La comunità montana del Mugello è l’ ente territoriale di riferimento per i  comuni di Barberino di Mugello, Dicomano, Marradi, San Piero a Sieve, Vaglia, Vicchio, Borgo San Lorenzo, Firenzuola,  Palazzuolo sul Senio e Scarperia, ed assume varie funzioni a livello locale, tra cui quelle delegate dalla Regione Toscana per il settore agro-forestale e relative al vincolo idrogeologico e al patrimonio forestale. In questo contesto, tale ente svolge un ruolo strategico in termini di programmazione e monitoraggio dello sviluppo socio-economico del territorio rurale e dei suoi settori produttivi.  La comunità montana del Mugello negli ultimi anni sta investendo nel promuovere l’avvio di attività di produzione di energia da fonti rinnovabili locali con la messa a punto del piano energetico territoriale “Le fonti energetiche rinnovabili nel territorio della Comunità Montana del Mugello” e lo studio sull’ “Opportunità di sviluppo della filiera bosco-legno-energia nel territorio del Mugello”.

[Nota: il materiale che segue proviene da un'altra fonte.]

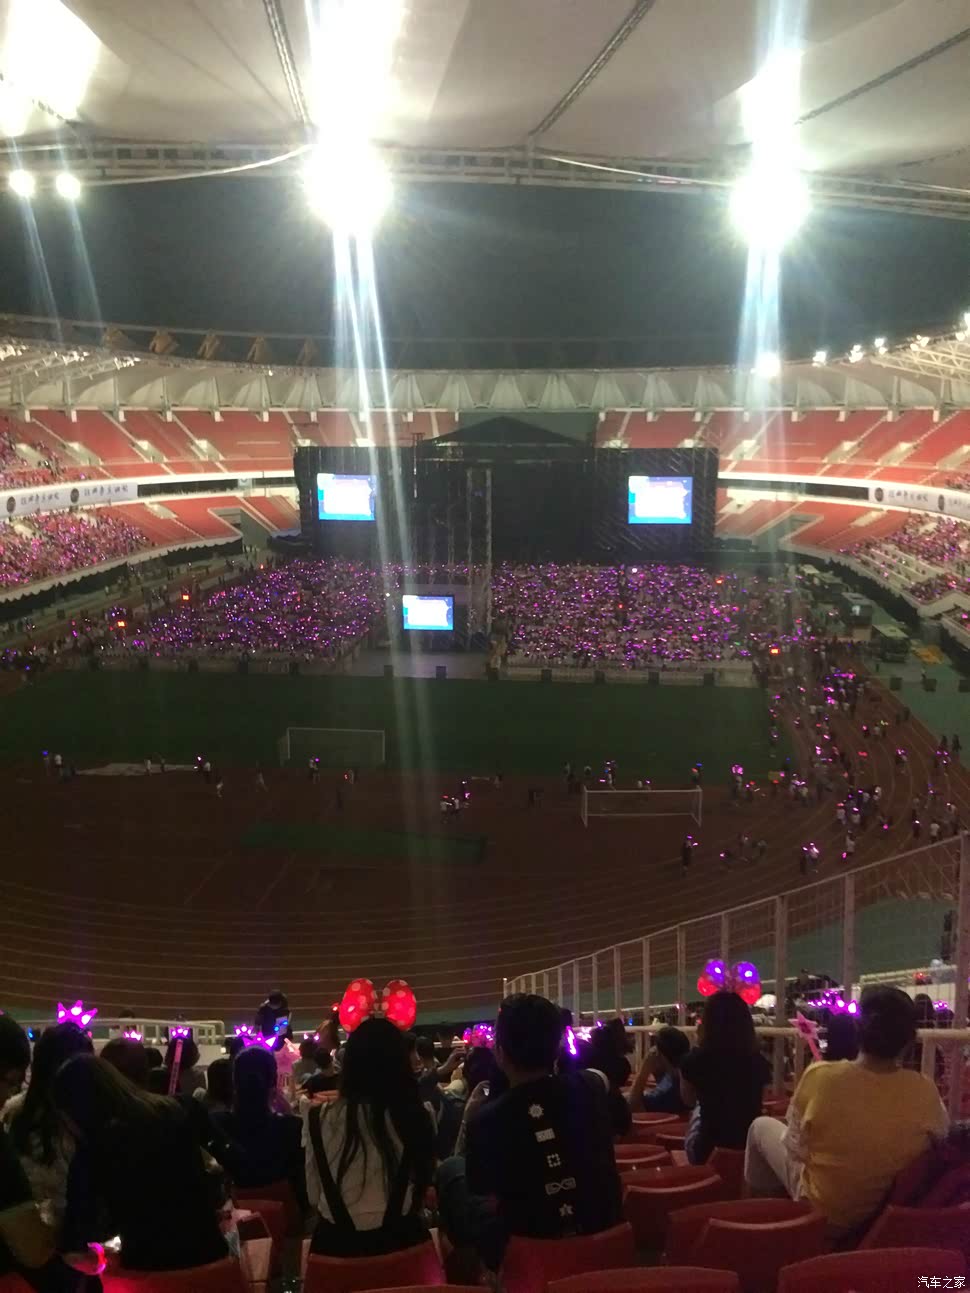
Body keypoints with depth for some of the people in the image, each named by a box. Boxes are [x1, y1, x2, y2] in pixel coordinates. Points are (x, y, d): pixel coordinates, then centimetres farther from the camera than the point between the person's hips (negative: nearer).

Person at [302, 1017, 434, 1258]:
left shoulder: (319, 1118, -11)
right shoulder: (418, 1116, -7)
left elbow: (314, 1195, 0)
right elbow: (422, 1187, 7)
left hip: (338, 1244, -1)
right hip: (403, 1240, 1)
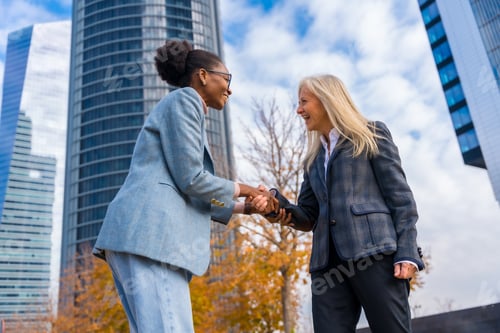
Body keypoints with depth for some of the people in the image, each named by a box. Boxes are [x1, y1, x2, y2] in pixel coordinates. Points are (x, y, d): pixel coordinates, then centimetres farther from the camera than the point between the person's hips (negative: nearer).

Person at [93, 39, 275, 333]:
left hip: (148, 235, 10)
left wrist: (244, 208, 17)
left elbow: (192, 197, 24)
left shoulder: (188, 112, 30)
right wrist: (242, 189, 6)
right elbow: (190, 179, -9)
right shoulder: (184, 100, 2)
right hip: (149, 233, -10)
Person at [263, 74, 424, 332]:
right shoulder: (313, 159, 24)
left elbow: (400, 197, 1)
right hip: (328, 263, 5)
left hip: (374, 252, -5)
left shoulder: (371, 136, 9)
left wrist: (406, 253, -11)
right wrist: (280, 207, -1)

Consorzio Forestale Mugello

Si tratta di un consorzio di recente costituzione con sede legale ed operativa nell’alto Mugello che agisce in nome e per conto dei consorziati (società Isotech s.r., società B.B.S Energy s.r.l, società agricola Galeotti Piero di Firenzuola e società agricola Ferretti Stefania di Firenzuola) per lo svolgimento di fasi di produzione agro-silvo-forestale e per la gestione delle risorse ambientali rientranti nella competenza delle rispettive proprietà e imprese. In particolare, tra gli scopi della costituzione del consorzio, evidenziamo: la coltivazione, raccolta e commercializzazione dei prodotti forestali del bosco e del sottobosco; la sperimentazione, promozione e commercializzazione di mezzi ed attrezzature per il lavoro del bosco e la sicurezza degli addetti; la sperimentazione e divulgazione nei settori dell’ambiente, della forestazione, dell’agricoltura, del turismo e delle risorse energetiche.

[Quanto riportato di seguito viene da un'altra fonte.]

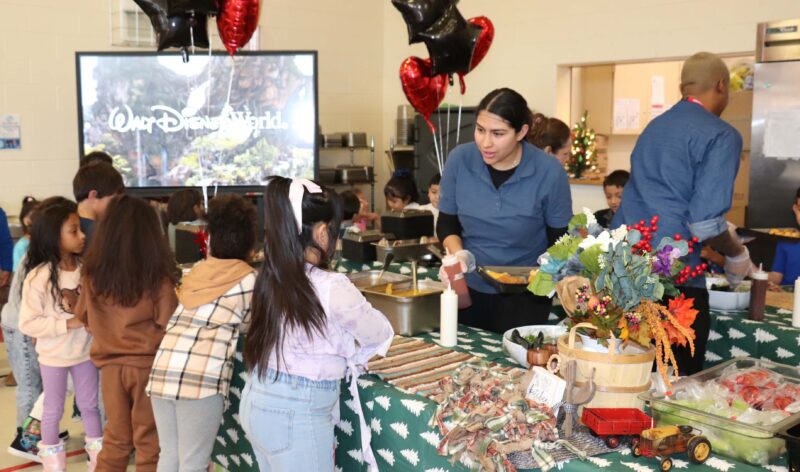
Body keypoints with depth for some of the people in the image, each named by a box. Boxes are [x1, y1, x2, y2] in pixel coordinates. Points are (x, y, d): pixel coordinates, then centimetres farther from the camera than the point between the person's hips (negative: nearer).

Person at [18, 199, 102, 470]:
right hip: (53, 356, -3)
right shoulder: (38, 277, -19)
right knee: (53, 411, 15)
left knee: (89, 405, 17)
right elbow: (28, 324, -19)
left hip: (84, 350, 3)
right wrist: (69, 323, -24)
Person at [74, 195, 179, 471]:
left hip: (110, 365, 4)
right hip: (147, 365, -4)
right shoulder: (157, 276, -18)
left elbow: (83, 317, 9)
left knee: (115, 438, 19)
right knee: (148, 441, 10)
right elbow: (169, 324, -14)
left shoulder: (92, 273, -5)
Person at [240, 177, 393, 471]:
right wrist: (353, 348, 14)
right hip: (296, 416, -7)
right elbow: (381, 335, -4)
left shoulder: (270, 278, -1)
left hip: (258, 402, 8)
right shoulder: (331, 287, -21)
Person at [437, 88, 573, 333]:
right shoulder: (459, 160, -13)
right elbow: (447, 223, 1)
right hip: (469, 288, 3)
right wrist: (458, 254, -17)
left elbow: (560, 241, -7)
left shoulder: (549, 172, -19)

Marchi Bruno Ivo e Remo s.s società agricola

Si tratta di un’impresa agricola ad indirizzo agro-zootecnico prevalentemente basata su allevamento di bovini e sistemi di coltivazione biologici. L’azienda, condotta dai titolari coltivatori diretti  si estende per una superficie di 157 ha di cui circa 148 ha di seminativi, 4 ha di pascoli e 5 ha di bosco. La consistenza media dell‘allevamento di Bruna è di 143 UBA di cui circa 90 vacche in mungitura; il latte prodotto all’interno all’azienda viene conferito alla Centrale del Latte di Firenze come latte di alta qualità.  L’azienda, nel panorama delle imprese agricole del Mugello, ha rappresentato e rappresenta una realtà tipica locale, ma nel contempo dinamica in termini imprenditoriali, aperta ai temi delle energie rinnovabili e disponibile a partecipare attivamente per lo sviluppo dell’innovazione di settore, facendosi portavoce delle esigenze e criticità dell’imprenditoria in agricoltura.


Costruzione Ottico Meccaniche di Gabellini Adriano e C. s.n.c.

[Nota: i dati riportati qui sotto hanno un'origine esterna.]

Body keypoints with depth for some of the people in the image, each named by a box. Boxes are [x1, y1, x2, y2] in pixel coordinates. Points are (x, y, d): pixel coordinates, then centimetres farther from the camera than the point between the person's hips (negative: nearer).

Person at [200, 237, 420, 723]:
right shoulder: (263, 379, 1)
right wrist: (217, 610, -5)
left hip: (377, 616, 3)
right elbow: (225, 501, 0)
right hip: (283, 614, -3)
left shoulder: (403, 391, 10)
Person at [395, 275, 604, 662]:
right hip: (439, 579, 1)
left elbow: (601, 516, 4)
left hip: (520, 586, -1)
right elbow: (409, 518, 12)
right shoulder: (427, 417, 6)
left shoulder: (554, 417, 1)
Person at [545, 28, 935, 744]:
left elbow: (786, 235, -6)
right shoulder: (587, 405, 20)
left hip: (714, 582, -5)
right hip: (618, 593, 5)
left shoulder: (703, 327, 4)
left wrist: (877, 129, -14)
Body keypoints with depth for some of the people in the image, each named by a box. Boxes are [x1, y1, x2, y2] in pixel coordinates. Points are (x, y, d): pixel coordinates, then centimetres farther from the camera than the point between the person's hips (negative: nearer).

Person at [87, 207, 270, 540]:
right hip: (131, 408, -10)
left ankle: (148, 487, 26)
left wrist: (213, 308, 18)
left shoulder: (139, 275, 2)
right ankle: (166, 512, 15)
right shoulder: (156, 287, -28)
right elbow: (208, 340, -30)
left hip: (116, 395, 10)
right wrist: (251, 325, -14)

La ditta, costituita nel 1989 da Adriano Gabellini, raccoglie in sè enorme esperienza e conoscenze nel campo della progettazione, fabbricazione, installazione, riparazione e manutenzione di macchine, utensili ed accessori ed è all’avanguardia nel settore della meccanica di precisione. Grazie al percorso formativo che Gabellini ha avuto modo di svolgere presso le “Officine Galileo” in qualità di tecnico responsabile, la ditta ha maturato le competenze che gli hanno permesso di collaborare nel corso degli anni con numerosi clienti pubblici (es. CNR, ENEA, Università, Osservatori Astronomici, Consorzi di Enti Pubblici) e privati (es. Galileo, Nuovo Pignone, Sidersistem) di spicco, a supporto della progettazione e realizzazione di prototipi e apparecchiature.